**文本段落:**
美国海军将大规模加速生产攻击型核潜艇,每年将生产2艘弗吉尼亚级,以及1艘哥伦比亚级核潜艇!

g
gapac
楼主 (文学城)
美军这是下"核饺子"。 :)
N
NEWHNAD
美军的核潜艇在历史上,从来没有起到一次关键性的作用,纯属浪费钱

即便美军没有任何核潜艇,只要美国保持海军和陆军,没有一个国家敢核攻击美国,俄罗斯也不敢。

核潜艇有和没有一个样

a
austraveller
美国现在有66艘攻击型核潜艇,没作用?
N
NEWHNAD
你说吧?有什么作用,即便美国没有这些核潜艇,全靠水面战舰,谁敢动美国海军?
N
NEWHNAD
潜艇最重要的作用是潜伏偷袭,是弱国海军需要的东西,美海军不用偷袭也能控制局面
扎心了老铁
首轮对陆地高价值目标精确打击最安全的方式。想想美潜艇首轮发射出4000枚巡航导弹雨,谁扛得住
N
NEWHNAD
首先,美国核潜艇只有很少一部分改造装巡航导弹,根本装不了这么多,而且用潜艇发射巡航导弹,成本高,需要水面战舰和空中配合

需要水面战舰和空中配合,还不如直接水面战舰发射,这也是美国几次战争中主要采用的手段.

**记录信息:**
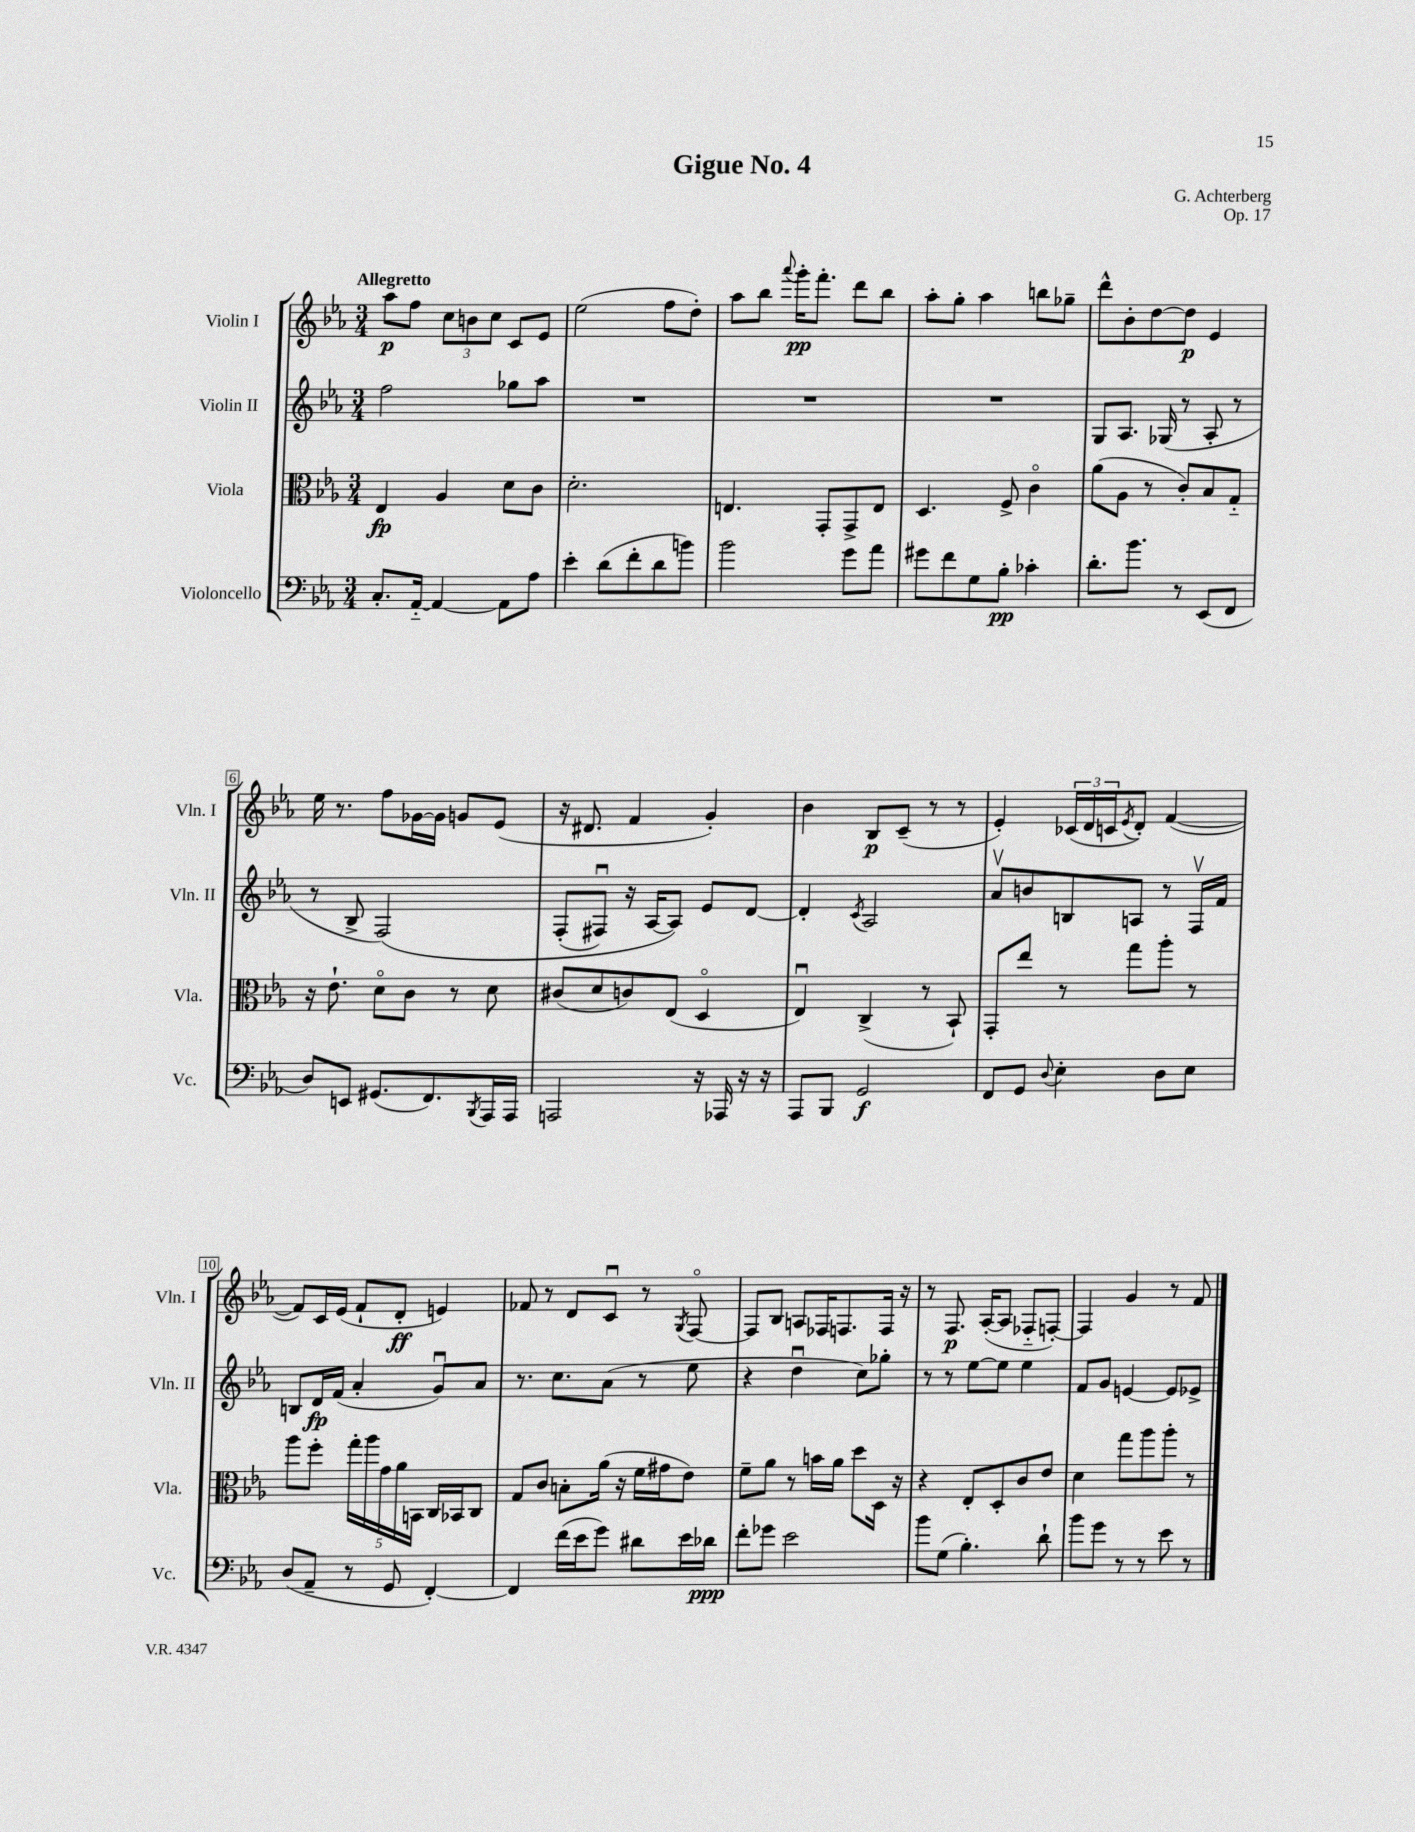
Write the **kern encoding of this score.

**任务要求:** 从最后一句之后续写这段关于美国核潜艇的论坛讨论。

**练习答案:**
核潜艇装导弹和发射导弹以及他巡航维护的费用远大于水面战舰,既然水面战舰和舰载机有导弹和精确制导炸弹.干吗用这么贵的东西?

扎心了老铁
都能射。而且有4艘专门战斧巡航导弹核潜艇俄亥俄,每艘射150枚

其它射的少

扎心了老铁
水面舰艇目标大,显眼。战争讲究多项选择,不是能用一种,就排斥其它
G
Giantfan
每艘射150枚, 需要多长时间?
a
austraveller
弗吉尼亚级每艘12枚战斧导弹,加上俄亥俄级4艘改装,每艘154枚战斧
N
NEWHNAD
偷袭确实潜艇占优,不过美国要不占据海上优势和空中优势,美国是不会打仗的
N
NEWHNAD
算起来,远远不到4000枚,差的很远了
G
Giantfan
扎心了老铁答不出, 每艘发射154枚战斧, 需要多长时间?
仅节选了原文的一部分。